Clausen entered politics in 1955, when he was elected to the Del Norte Board of Supervisors. In 1962, he lost a bid for Congress to Clem Miller of Marin County, a popular Democratic incumbent who died in a plane crash a month before the election. Clausen won a subsequent special election to fill the vacancy created by Miller’s death.

The district had a Democratic majority throughout his two-decade tenure, and Clausen said he survived by campaigning hard for Democratic votes and assuming he had Republicans in his corner. But by 1982, the GOP’s dwindling share of registered voters, combined with a nagging recession and growing dissatisfaction with Republican policies, eroded Clausen’s popularity.

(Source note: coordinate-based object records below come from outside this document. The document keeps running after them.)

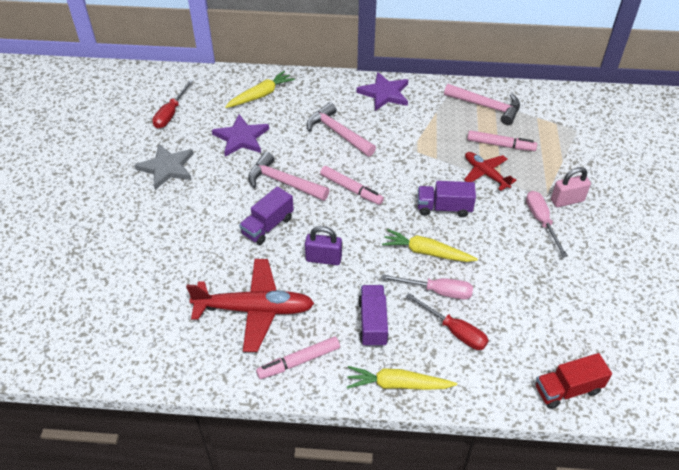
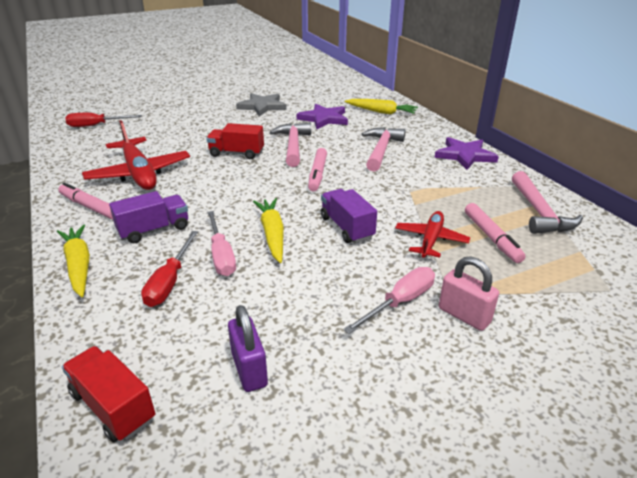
camera: 60 degrees right, 15 degrees down
red screwdriver [152,80,193,129] -> red screwdriver moved to [65,113,142,127]
purple truck [239,186,294,245] -> red truck [206,123,264,159]
purple padlock [305,226,342,265] -> purple padlock moved to [228,305,268,392]

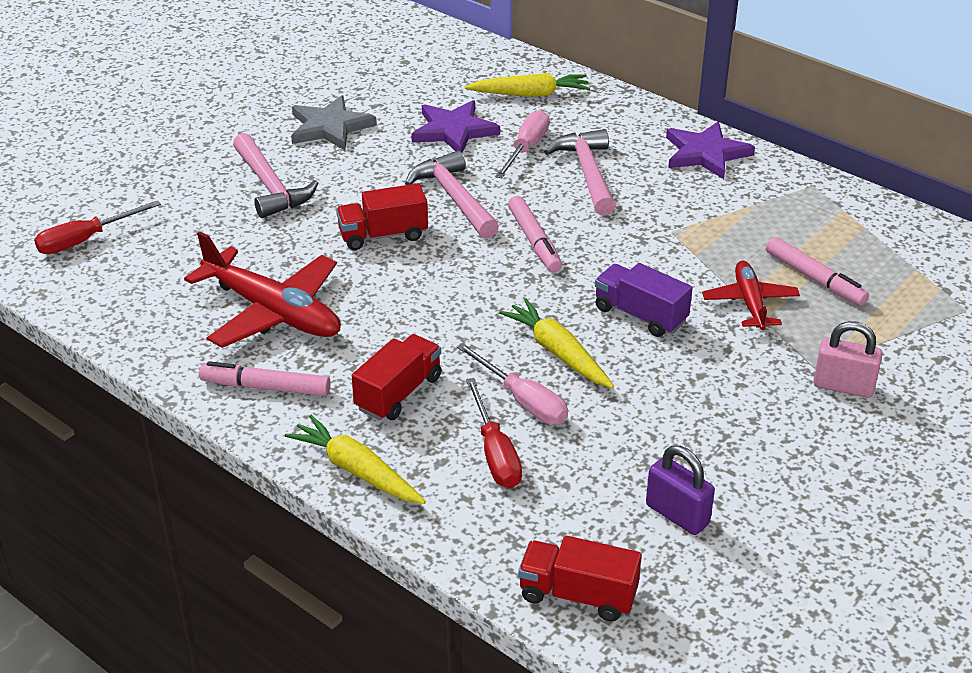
camera: 25 degrees left, 5 degrees up
purple truck [109,191,188,243] -> red truck [352,334,441,420]
pink screwdriver [343,267,435,334] -> pink screwdriver moved to [495,110,549,178]
pink hammer [512,171,583,234] -> pink hammer moved to [233,133,318,218]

The battle over PG&E’s proposed nuclear plant at Bodega Bay and rampant logging of the North Coast’s redwood forests were also key issues for an emerging environmental movement that sharpened the contrasts between the political left and right.

“Times changed; more liberal people moved into the district,” said Bosco, who served two terms in the state Assembly before challenging Clausen and beating him by 6,000 votes in 1982.

“The really happy man is the one who can enjoy the scenery when he has to make a detour,” Clausen told friends in the banquet room of a Santa Rosa hotel on election night.

Before leaving Congress, Clausen secured a job with the Federal Aviation Administration in Washington, D.C., where he worked for seven years before returning to Santa Rosa.

In the 2013 interview, the man who served in Congress under six presidents and who admired Ronald Reagan the most said he would not do anything different if he were to live life again.

“I had a good run,” Clausen said, sitting in his room filled with mementos and photos from his career, including a painting of his wife Ollie. She died in July 2012 and Clausen wasn’t the same since her death, Jim Baumgartner said.

His only complaint in the 2013 interview, however, was the loss of memory stemming from two falls that injured his head. “I don’t feel like I’m as sharp as I used to be, by a damn sight,” he said.

Survivors, in addition to his daughter Dawn Marie Baumgartner, include daughter Bev Mendenhall of Keens, Texas, four grandchildren and four great-grandchildren.

A memorial service will be held at 2:30 p.m. March 6 at the River Lodge in Fortuna, with a private burial the next day at the Ferndale Cemetery.